Document passage ::
The mean difference in Tp (WCUR-WREF) was negative in most parts of the Baltic Sea (Fig. 4b), varying between − 0.25 and 0.12 s. Changes were mostly caused by spatial displacement of the wave field due to refraction. An increase in mean Tp was only seen in limited areas in the southern coast of GoF, ÅS and WGB. The mean Tp also increased slightly in the NBP. In general, the implementation of current refraction to the wave model shortened the peak wave period in the Baltic Sea, and it was most notable in GoF and the eastern coast of EGB.

The RMSD of Tp was highest in the entire GoF, the NBP and the WGB (Fig. 4c). The RMSD of Tp between the two runs was smallest by the BS, BB and the GoR, similar to differences in SWH. The largest RMSD is, however, in the ÅS with the maximum value being 1.0 s. As with SWH, the time-varying currents induce variation in the Tp field, which shows in higher RMSD values.

Recorded data ::

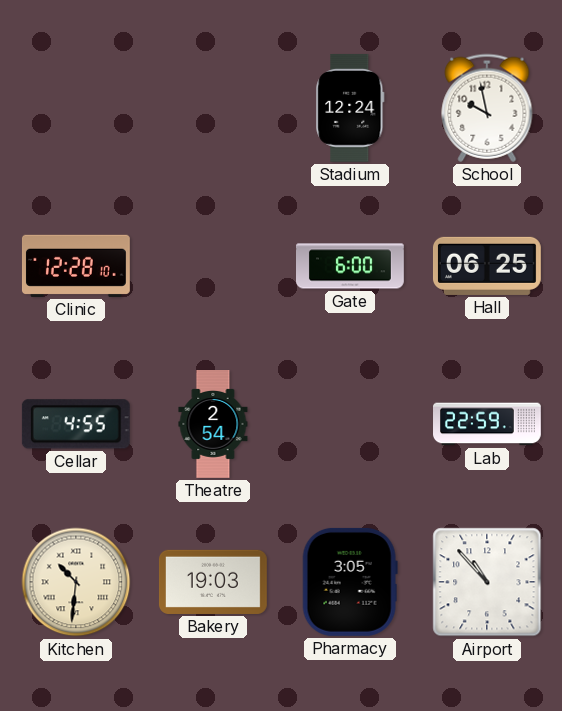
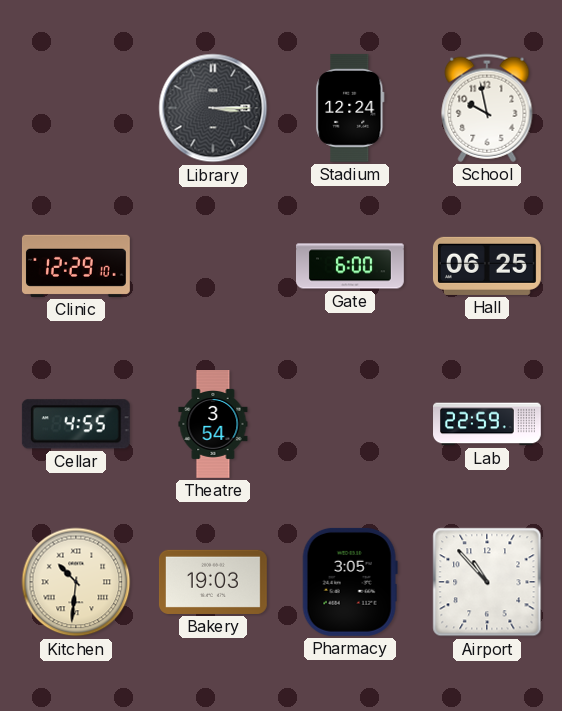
Library: none -> 3:15
Clinic: 12:28 -> 12:29
Theatre: 2:54 -> 3:54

Required work ::
Transcribe the Baltic Sea wave period passage word for word, starting at "The mean difference" and ending at "coast of EGB.". The data come from a source unrelated to the text.

Output below ::
The mean difference in Tp (WCUR-WREF) was negative in most parts of the Baltic Sea (Fig. 4b), varying between − 0.25 and 0.12 s. Changes were mostly caused by spatial displacement of the wave field due to refraction. An increase in mean Tp was only seen in limited areas in the southern coast of GoF, ÅS and WGB. The mean Tp also increased slightly in the NBP. In general, the implementation of current refraction to the wave model shortened the peak wave period in the Baltic Sea, and it was most notable in GoF and the eastern coast of EGB.